About confidence thresholds for advanced AI agents

Add-on

AI agents - Advanced

This article applies only to expression-based AI agents.

The confidence determines how certain the AI agent is that the expression received matches to an Intent.

You can see this in your Conversation Logs when you click on any message as to what it was recognized as and the percentage of confidence it had that it was that Intent.

You have the possibility to choose what you would like the confidence threshold to be - how sure does the AI agent need to be in order to send an Intent reply?

We set the confidence threshold for the AI agent to 60, and we find that most of our users have the threshold set somewhere between 50% and 70% as the sweet spot that provides the most value when training the AI agent. But you might be asking yourself... How do you know what is the best confidence threshold for you?
In order to decide this, you need to know what happens when you lower or higher the threshold. What happens when the AI agent receives an expression on either side of the threshold?

In this article we will cover:

Setting the Confidence Threshold
Confidence Scenarios
Considerations

Setting the Confidence Threshold

In the Beginning

One approach we can recommend is that at the beginning, start with a higher confidence threshold, once you feel confident in your Intent Replies, you have added more expressions and training to your AI agent, and have factored in the feedback from your users, you can experiment by lowering it and see if it impacts other metrics.

Setting the Confidence Threshold

The confidence threshold of your AI agent can be found in Settings > General > Confidence Threshold

Note - based on the confidence of an expression, you can send different replies using conditional blocks with the confidence_score parameter.

Confidence Scenarios

When a message comes in the AI kicks into gear and will compare the content of the message against all of the Intents you have created and its understanding of them, to see whether it can find a match. Based on this analysis it will do some quick maths to determine what level of confidence it feels it belongs to one of those Intents, as to how closely it matches this representation the AI has built. Thresholds are from 0-100 and if you have the confidence threshold at the default of 60, everything at 60 and above will trigger the Intent it was matched to along with it's subsequent actions and replies.

If it is above the threshold, that Intent is triggered which could be correct or incorrect - the lower you make the threshold, there is a higher likelihood that a wrong intent is triggered.
If it is below the threshold a Default Reply will be sent.
For ticket automation, if it's below the threshold - no reply is sent unless you have configured it otherwise.
For chat automation it could be that then the customer is escalated, depending on how you have designed your default reply.

The higher the confidence threshold, the more accurate the AI agent would be, but then more default replies would be sent. Therefore you need to consider 5 things:

The benefits you are looking to achieve with the AI agent?
What does the AI agent being wrong cost you as a business and your customers?
What does the AI agent sending the Default Reply cost you as a business and your customers?
What does doing nothing or escalating cost you as a business and your customers?
The Conversation Design on your Default Reply

Considerations

To determine the confidence threshold, you can run a full analysis, however, if you are looking for how to you can do this in a simple way we can ask you an either-or question.

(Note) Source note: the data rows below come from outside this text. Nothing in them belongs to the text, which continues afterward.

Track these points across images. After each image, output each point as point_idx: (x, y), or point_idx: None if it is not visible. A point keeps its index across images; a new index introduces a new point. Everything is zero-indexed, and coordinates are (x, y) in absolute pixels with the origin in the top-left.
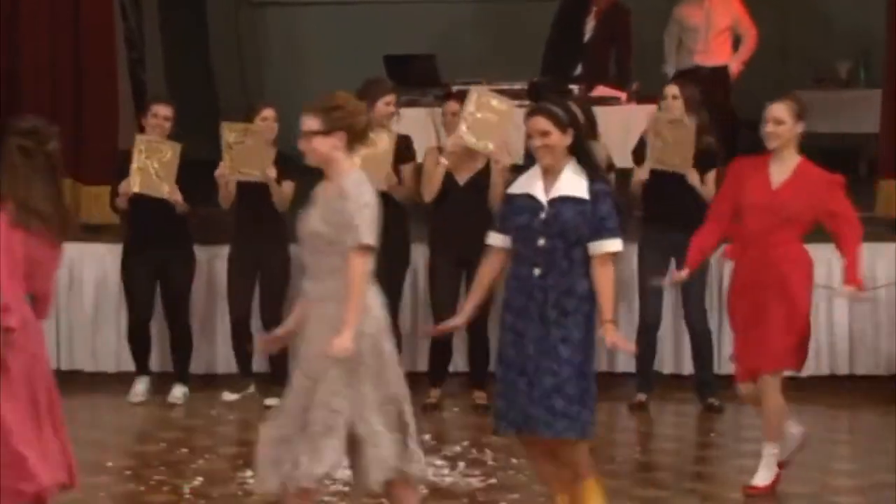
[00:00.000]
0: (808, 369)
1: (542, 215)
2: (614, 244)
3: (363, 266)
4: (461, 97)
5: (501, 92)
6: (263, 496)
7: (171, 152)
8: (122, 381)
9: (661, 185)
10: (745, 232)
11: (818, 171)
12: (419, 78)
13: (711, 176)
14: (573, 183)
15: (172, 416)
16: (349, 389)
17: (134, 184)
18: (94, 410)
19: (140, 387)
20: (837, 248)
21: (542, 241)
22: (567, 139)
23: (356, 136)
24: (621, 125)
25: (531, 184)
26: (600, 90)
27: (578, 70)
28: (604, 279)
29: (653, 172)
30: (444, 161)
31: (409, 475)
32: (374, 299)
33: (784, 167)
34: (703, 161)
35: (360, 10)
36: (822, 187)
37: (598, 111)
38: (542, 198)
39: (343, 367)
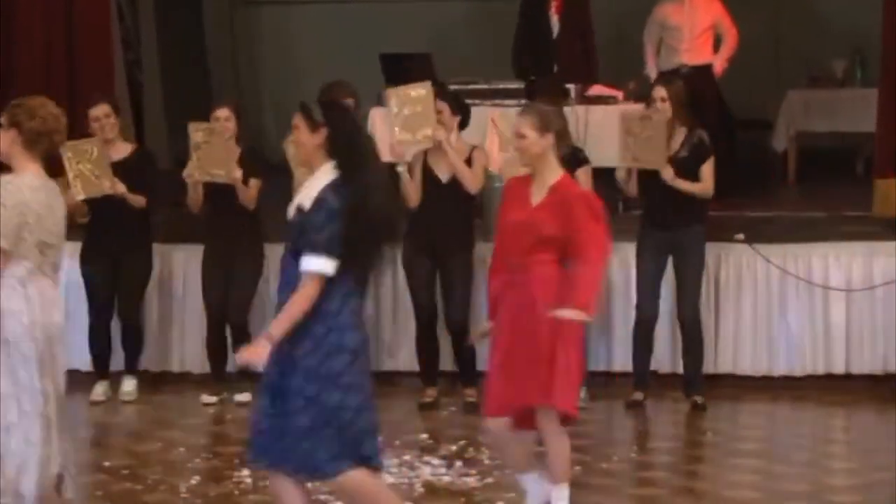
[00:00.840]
0: (805, 368)
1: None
2: (314, 262)
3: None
4: (443, 95)
5: (499, 91)
6: (261, 496)
7: (96, 149)
8: (119, 380)
9: (659, 185)
10: (503, 253)
11: (575, 188)
12: (415, 77)
13: (706, 169)
14: (309, 190)
15: (169, 415)
16: None
17: (77, 192)
18: (90, 409)
19: (100, 388)
20: (572, 268)
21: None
22: (318, 138)
23: (30, 138)
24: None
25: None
26: (597, 89)
27: (554, 69)
28: (294, 300)
29: (648, 172)
30: (399, 169)
31: None
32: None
33: (543, 185)
34: (697, 154)
35: (354, 9)
36: (573, 205)
37: (596, 110)
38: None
39: None
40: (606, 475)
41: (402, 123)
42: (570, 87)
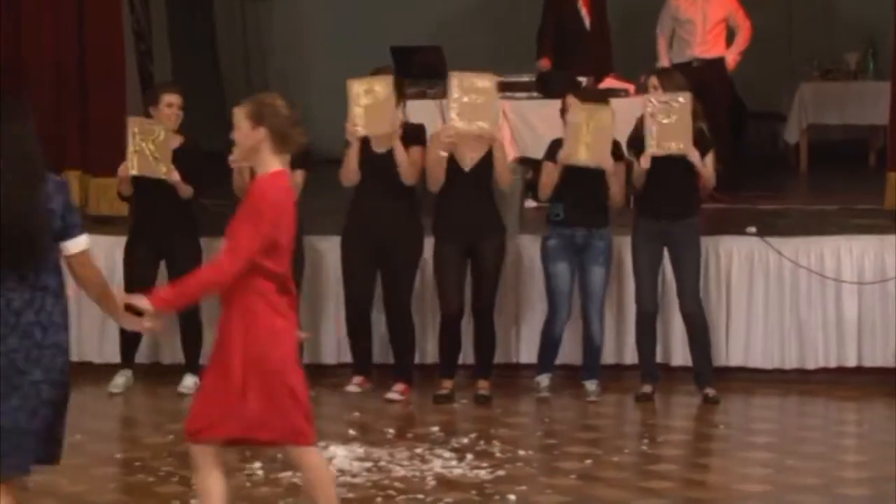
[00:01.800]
0: (817, 361)
1: None
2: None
3: None
4: None
5: (509, 84)
6: (272, 488)
7: (163, 133)
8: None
9: (654, 175)
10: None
11: (258, 191)
12: (426, 70)
13: (709, 159)
14: None
15: (181, 407)
16: None
17: (132, 166)
18: (102, 402)
19: (120, 380)
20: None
21: None
22: None
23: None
24: (630, 117)
25: None
26: (608, 82)
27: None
28: None
29: (655, 167)
30: (441, 153)
31: None
32: None
33: None
34: (700, 145)
35: (364, 2)
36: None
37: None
38: None
39: None
40: (617, 468)
41: (459, 110)
42: (583, 80)
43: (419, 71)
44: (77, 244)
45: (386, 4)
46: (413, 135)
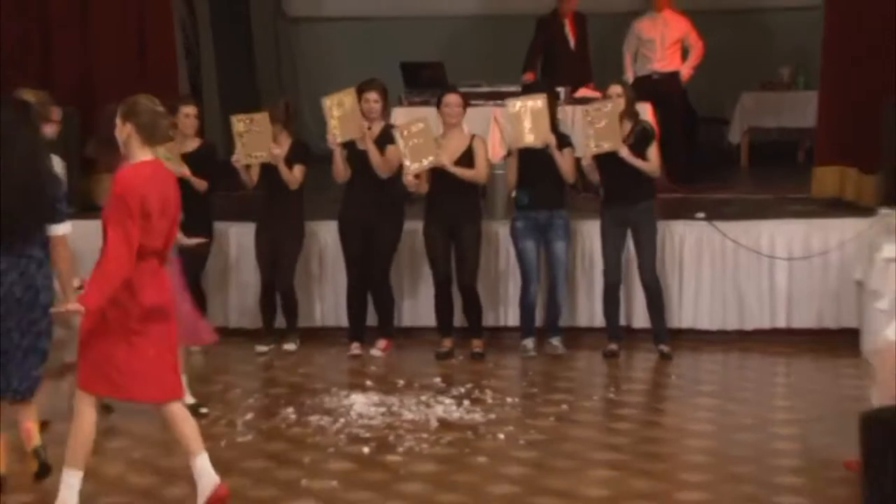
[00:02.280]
0: (753, 323)
1: None
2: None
3: None
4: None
5: (499, 93)
6: (301, 428)
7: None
8: None
9: (610, 169)
10: None
11: (119, 182)
12: (430, 81)
13: (652, 152)
14: None
15: (228, 362)
16: None
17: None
18: None
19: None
20: None
21: None
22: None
23: None
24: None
25: None
26: (583, 91)
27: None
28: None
29: (607, 159)
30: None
31: None
32: None
33: None
34: (641, 140)
35: (377, 25)
36: (110, 200)
37: (582, 108)
38: None
39: None
40: (588, 412)
41: (409, 154)
42: (560, 89)
43: (424, 83)
44: (60, 229)
45: (396, 27)
46: (389, 136)
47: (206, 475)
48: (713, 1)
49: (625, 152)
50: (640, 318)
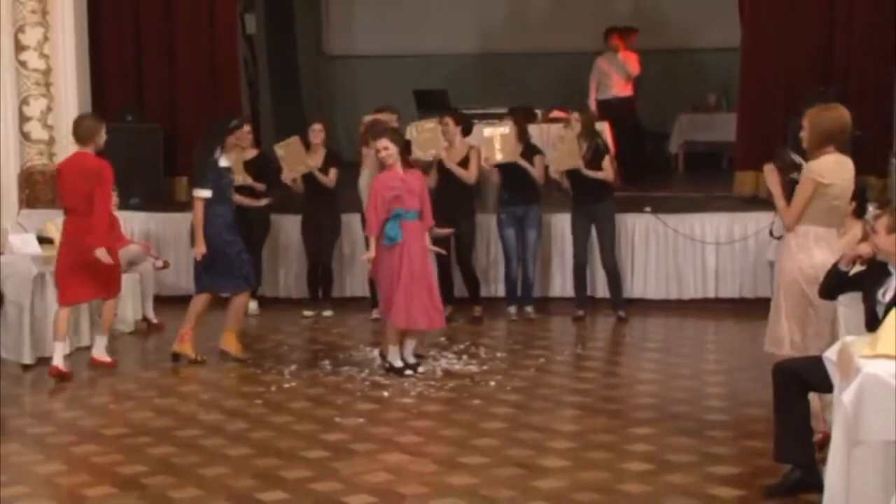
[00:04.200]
0: (689, 293)
1: None
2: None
3: None
4: (454, 115)
5: (489, 115)
6: (334, 377)
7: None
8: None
9: (579, 177)
10: None
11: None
12: (436, 105)
13: (605, 163)
14: None
15: (278, 324)
16: None
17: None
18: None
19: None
20: None
21: None
22: None
23: None
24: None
25: None
26: (555, 113)
27: None
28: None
29: (572, 171)
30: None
31: None
32: None
33: None
34: (596, 155)
35: (396, 60)
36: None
37: (554, 126)
38: None
39: None
40: (561, 364)
41: (418, 144)
42: (538, 111)
43: (432, 105)
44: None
45: (411, 62)
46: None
47: None
48: (658, 42)
49: (586, 171)
50: (601, 289)
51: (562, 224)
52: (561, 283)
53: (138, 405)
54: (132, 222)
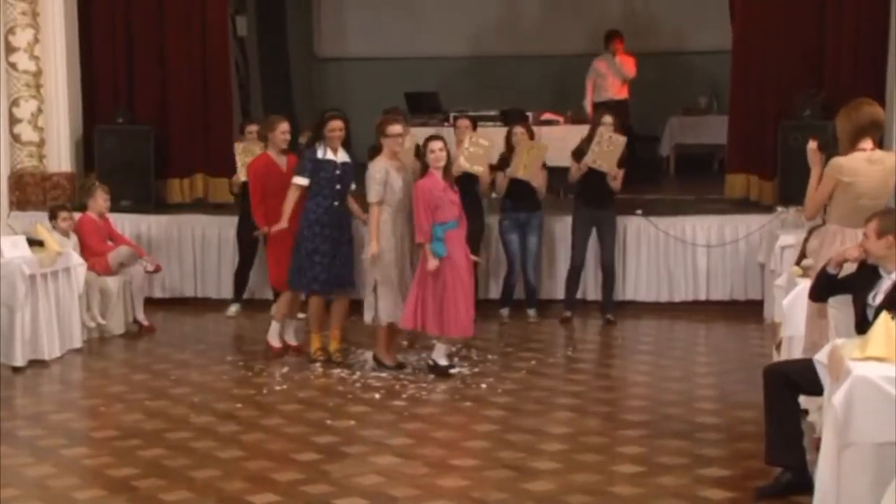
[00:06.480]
0: (680, 295)
1: None
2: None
3: None
4: (470, 118)
5: (481, 117)
6: (328, 380)
7: (258, 150)
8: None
9: (592, 181)
10: None
11: None
12: (427, 107)
13: (622, 173)
14: None
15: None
16: None
17: (242, 175)
18: (215, 323)
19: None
20: None
21: None
22: None
23: None
24: (560, 138)
25: None
26: (546, 115)
27: None
28: None
29: (592, 172)
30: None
31: None
32: None
33: None
34: (620, 163)
35: (387, 63)
36: None
37: (545, 128)
38: None
39: None
40: (552, 366)
41: (467, 156)
42: (529, 113)
43: (423, 108)
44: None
45: (402, 65)
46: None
47: None
48: (648, 45)
49: (612, 180)
50: (591, 292)
51: (559, 228)
52: (552, 287)
53: (129, 407)
54: (123, 224)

In 100 messages, which is better?
50 potentially incorrect answers + 50 correct answers	100 Default Replies / No action taken
40 potentially incorrect answers + 60 correct answers	100 Default Replies / No action taken
30 potentially incorrect answers + 70 correct answers	100 Default Replies / No action taken
20 potentially incorrect answers + 80 correct answers	100 Default Replies / No action taken

Now, the answer will depend on how you have built your Intent Replies.

Are the conversations designed flexibly?

Do they have the option, especially on similar intents such as Return Process vs Refund Inquiry? They share a lot of common words around returns, so the likelihood for confusion is higher, but if on the first message you can get them back on track the wrong intent being triggered has a lower negative impact.

How good is the training?

Do you have a lot of confusion between Intents? By analyzing the Confusion Matrix you can try to reduce confusion which will impact the confidence positively.